@Hammer
You'd be correct except for a few things:
IBM's 970 is only 1 stage shorter, to begin with. This makes for a
top Mhz rating of around 5Ghz on the next-generation process. But IBM
did something Intel didn't: It made the pipes WIDE. IBM's throwing
upwards of 12 instructions down the pipes at once! This means over
200 instructions are flying through this thing's pipes.
Then there's the thuroughput issue. Intel's still using the
shared-bus approach it pioneered so many years ago to save pin count,
assuming that a single, wide bus would be faster. In truth, it is
only cheaper than two smaller dedicated-route busses as done up in
older machines such as the Cray. IBM's got the edge in I/O handling,
being able to both send *AND* recieve instructions on the same cycle.
The latency in Intel's bus design, as it switches from send to recieve
adds hundreds of thousands of wait cycles to the system, all in the
extremely critical FSB area.
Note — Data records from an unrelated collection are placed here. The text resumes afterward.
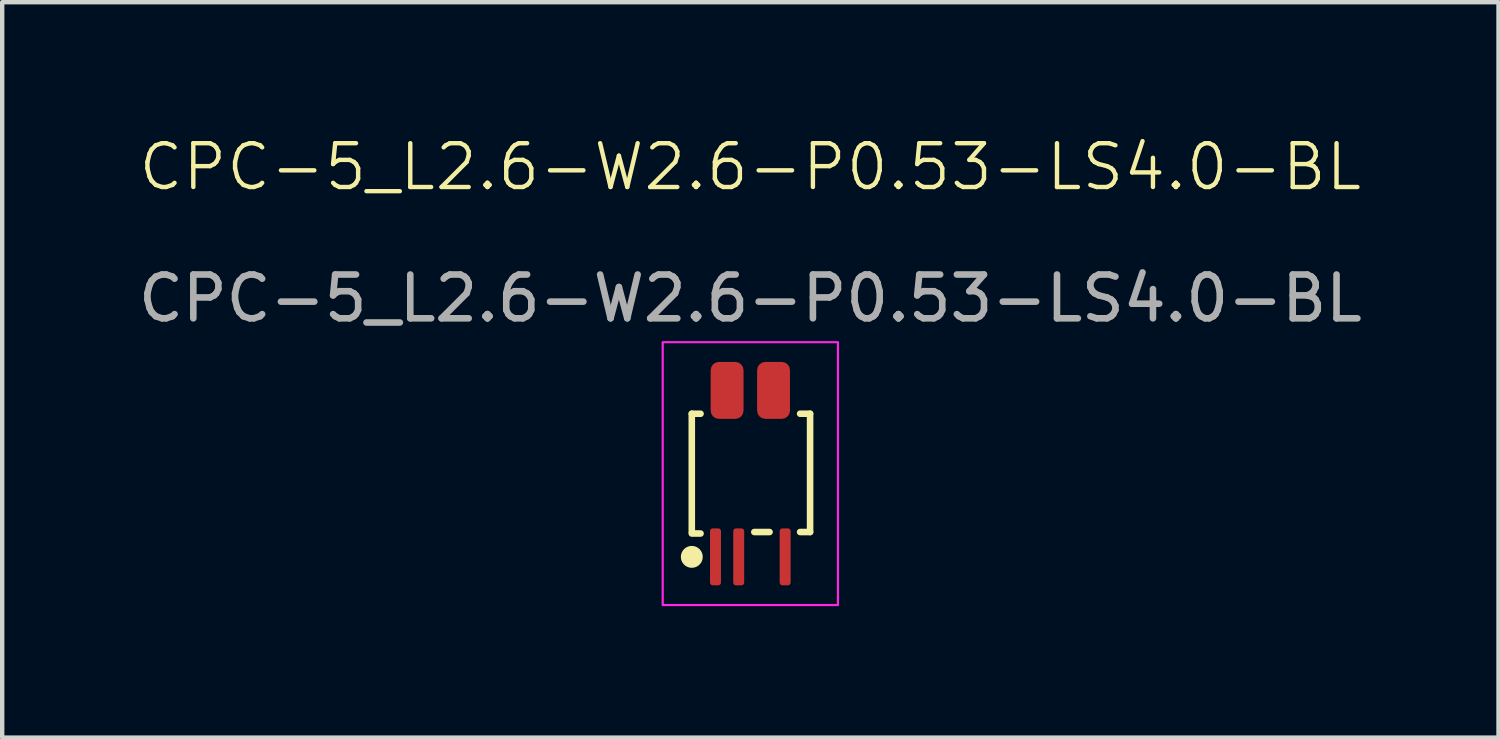
<source format=kicad_pcb>
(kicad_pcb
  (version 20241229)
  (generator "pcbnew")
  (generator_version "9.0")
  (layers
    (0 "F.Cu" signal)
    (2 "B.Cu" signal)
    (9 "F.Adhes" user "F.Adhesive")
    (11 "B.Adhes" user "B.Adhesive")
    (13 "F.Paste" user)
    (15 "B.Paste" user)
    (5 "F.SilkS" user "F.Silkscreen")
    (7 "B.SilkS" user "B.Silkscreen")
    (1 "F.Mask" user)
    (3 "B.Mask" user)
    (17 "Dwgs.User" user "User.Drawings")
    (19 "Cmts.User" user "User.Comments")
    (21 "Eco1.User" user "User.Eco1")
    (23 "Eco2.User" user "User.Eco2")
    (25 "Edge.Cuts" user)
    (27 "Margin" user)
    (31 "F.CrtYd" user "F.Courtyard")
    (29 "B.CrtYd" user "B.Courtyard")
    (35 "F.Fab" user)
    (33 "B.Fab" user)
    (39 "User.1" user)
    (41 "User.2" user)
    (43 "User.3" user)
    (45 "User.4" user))
  (footprint "CPC-5_L2.6-W2.6-P0.53-LS4.0-BL"
    (layer "F.Cu")
    (at 14.077 7.761)
    (property "Reference" "CPC-5_L2.6-W2.6-P0.53-LS4.0-BL" (at 0 -7 0) (unlocked yes) (layer "F.SilkS") (effects (font (size 1 1) (thickness 0.1))))
    (attr smd)
    (fp_line (start -1.336 -1.367) (end -1.336 1.333) (stroke (width 0.15) (type default)) (layer "F.SilkS"))
    (fp_line (start -1.336 -1.367) (end -1.136 -1.367) (stroke (width 0.15) (type default)) (layer "F.SilkS"))
    (fp_line (start -1.336 1.367) (end -1.136 1.367) (stroke (width 0.15) (type default)) (layer "F.SilkS"))
    (fp_line (start 0.091 1.333) (end 0.439 1.333) (stroke (width 0.15) (type default)) (layer "F.SilkS"))
    (fp_line (start 1.136 -1.367) (end 1.364 -1.367) (stroke (width 0.15) (type default)) (layer "F.SilkS"))
    (fp_line (start 1.136 1.333) (end 1.364 1.333) (stroke (width 0.15) (type default)) (layer "F.SilkS"))
    (fp_line (start 1.364 -1.367) (end 1.364 1.333) (stroke (width 0.15) (type default)) (layer "F.SilkS"))
    (fp_circle (center -1.336 1.9) (end -1.136 1.9) (stroke (width 0.1) (type solid)) (fill yes) (layer "F.SilkS"))
    (fp_rect (start -2 -3) (end 2 3) (stroke (width 0.05) (type default)) (fill no) (layer "F.CrtYd"))
    (fp_text user "${REFERENCE}" (at 0 -4 0) (unlocked yes) (layer "F.Fab") (effects (font (size 1 1) (thickness 0.15))))
    (pad "1" smd roundrect (at -0.795 1.9) (size 0.25 1.3) (layers "F.Cu" "F.Mask" "F.Paste") (roundrect_rratio 0.25))
    (pad "2" smd roundrect (at -0.265 1.9) (size 0.25 1.3) (layers "F.Cu" "F.Mask" "F.Paste") (roundrect_rratio 0.25))
    (pad "3" smd roundrect (at 0.795 1.9) (size 0.25 1.3) (layers "F.Cu" "F.Mask" "F.Paste") (roundrect_rratio 0.25))
    (pad "4" smd roundrect (at 0.53 -1.9) (size 0.75 1.3) (layers "F.Cu" "F.Mask" "F.Paste") (roundrect_rratio 0.25))
    (pad "5" smd roundrect (at -0.53 -1.9) (size 0.75 1.3) (layers "F.Cu" "F.Mask" "F.Paste") (roundrect_rratio 0.25)))
  (gr_rect
    (start -3 -3)
    (end 31.155 13.786)
    (stroke (width 0.1) (type default))
    (fill no)
    (layer "Edge.Cuts")))
</source>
IBM's fixed-task busses by comparison
can make full use of the availible bandwidth, delivering on the
potential of the design.
now, let's add in IBM's multiple processor approach, seperate channels
per-processor verses Intel's shared-bus approach. Means that if you
provide a large enough memory pipe that IBM MP approaches will be
zooming past anything Intel can throw at it.